When he died, I was still angry with him about a situation from around a decade earlier, which largely prevented my reaching out to him before he passed. However, I was in the process of making peace with him. Partly, this was due to growing up and realizing that the adult world is never as morally cut-and-dry as we think it is, part of this was due to time passing, and part of it was how he was there for my family during the death of my grandfather, arranging for pastoral care and sending a thoughtful condolence card.

My friend, whom I will call Matt for privacy reasons, also died recently, under some very mysterious circumstances. He and I were close in high school, and he was a very devout Catholic. Somewhere along the line, in college, he began to come to terms with his sexuality as a gay man, which sent him spiraling into a deep depression that he did not really recover from. We would often have talks about philosophy and ethics, but then end back up in his all-consuming devastation and anger. I found out that he died two weeks ago through Facebook, and there was no obituary. His entire online presence had been completely shattered.

I don’t have any answers about how to garner meaning out of death. If anything, that’s the job of the living–to attempt to make some sense out of what seems utterly senseless. We can appeal to biology, philosophy, religion, evolution, and any other theory we feel like, but ultimately, there will be no answers. So, given that those of us who are living are stuck moving on, leaving our loved ones behind in time and space, what are we to do?

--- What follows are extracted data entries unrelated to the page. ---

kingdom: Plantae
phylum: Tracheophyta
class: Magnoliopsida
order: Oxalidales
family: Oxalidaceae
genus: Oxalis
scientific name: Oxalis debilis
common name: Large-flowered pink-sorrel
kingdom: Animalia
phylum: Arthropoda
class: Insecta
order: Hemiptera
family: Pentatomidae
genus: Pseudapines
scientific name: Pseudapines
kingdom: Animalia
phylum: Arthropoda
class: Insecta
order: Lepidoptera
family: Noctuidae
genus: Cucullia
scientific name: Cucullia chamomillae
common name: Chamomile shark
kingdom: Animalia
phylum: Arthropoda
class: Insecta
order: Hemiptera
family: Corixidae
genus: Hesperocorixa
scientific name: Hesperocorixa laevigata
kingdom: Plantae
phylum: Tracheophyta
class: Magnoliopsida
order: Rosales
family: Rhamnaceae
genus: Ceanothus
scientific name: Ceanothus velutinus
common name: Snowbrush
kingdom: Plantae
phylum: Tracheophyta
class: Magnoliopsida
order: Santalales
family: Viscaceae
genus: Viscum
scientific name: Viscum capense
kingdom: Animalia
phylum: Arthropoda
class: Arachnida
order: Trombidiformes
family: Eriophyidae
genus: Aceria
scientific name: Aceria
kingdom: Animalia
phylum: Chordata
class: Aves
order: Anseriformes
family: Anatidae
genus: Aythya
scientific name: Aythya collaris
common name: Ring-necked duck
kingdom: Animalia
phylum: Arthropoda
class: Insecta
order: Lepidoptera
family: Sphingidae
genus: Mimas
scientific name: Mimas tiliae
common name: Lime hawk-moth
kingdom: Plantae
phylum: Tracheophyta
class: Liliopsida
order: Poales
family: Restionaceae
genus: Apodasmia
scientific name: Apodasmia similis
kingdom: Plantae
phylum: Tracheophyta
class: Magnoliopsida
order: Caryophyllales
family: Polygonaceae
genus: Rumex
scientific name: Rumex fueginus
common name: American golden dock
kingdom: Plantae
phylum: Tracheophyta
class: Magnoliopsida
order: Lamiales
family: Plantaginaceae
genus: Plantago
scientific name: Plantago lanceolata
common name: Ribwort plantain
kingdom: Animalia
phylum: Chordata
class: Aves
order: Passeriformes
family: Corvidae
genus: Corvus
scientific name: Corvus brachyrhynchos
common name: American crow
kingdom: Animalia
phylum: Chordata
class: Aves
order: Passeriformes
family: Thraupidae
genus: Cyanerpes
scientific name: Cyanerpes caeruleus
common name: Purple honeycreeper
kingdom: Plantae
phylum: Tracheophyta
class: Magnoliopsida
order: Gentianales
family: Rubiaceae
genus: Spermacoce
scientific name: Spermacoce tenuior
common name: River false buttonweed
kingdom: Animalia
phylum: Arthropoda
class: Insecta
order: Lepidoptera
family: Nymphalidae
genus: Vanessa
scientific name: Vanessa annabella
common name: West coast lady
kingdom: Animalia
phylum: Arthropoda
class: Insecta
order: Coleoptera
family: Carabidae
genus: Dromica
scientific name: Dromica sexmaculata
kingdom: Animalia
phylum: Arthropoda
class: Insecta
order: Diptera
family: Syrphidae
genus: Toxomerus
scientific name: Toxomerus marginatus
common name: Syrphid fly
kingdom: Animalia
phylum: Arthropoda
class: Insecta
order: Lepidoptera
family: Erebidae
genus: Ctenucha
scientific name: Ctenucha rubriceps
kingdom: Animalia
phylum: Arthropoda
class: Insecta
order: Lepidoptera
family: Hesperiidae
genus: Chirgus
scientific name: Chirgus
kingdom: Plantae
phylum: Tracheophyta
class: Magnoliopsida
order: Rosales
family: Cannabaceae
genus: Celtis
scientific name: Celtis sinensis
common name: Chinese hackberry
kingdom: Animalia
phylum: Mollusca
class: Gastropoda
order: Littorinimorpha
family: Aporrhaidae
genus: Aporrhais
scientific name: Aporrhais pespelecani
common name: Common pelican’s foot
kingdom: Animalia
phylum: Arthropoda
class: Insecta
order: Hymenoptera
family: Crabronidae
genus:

Ultimately, I find some answers in memory. Certainly, it’s not the same thing–I don’t want to romanticize it the way it often is in conversations about death. Memory is a painful and beautiful tool that is just as likely to wound as it is to help heal.  But being able to extrapolate the things our loved ones did and said, and to see those quirks and instances alive and thriving in this world now can help us create some closure for ourselves. It’s ultimately a selfish action, as I highly doubt whether or not the dead really care about “continuing on” in some form here. But when life ends in the middle of a sentence, when relationships stop in the middle of a conversation, there is nothing else to do but to pick up the pencil and keep writing the human story. If we are able to see echoes of others in our story going forward, all the better.

Image courtesy of Deviantart.

One thought on ““I see the smiling faces, I know I must have left some traces”: A Reflection On Death, God, And Friends”

  1. I hear you. I hear you loud and clear as someone who has lost his father recently. No matter what we do, all conversations seem to be end in the middle, all experiences have a hole after the loss, closures don’t always close everything. Memory is painful but it makes who we are.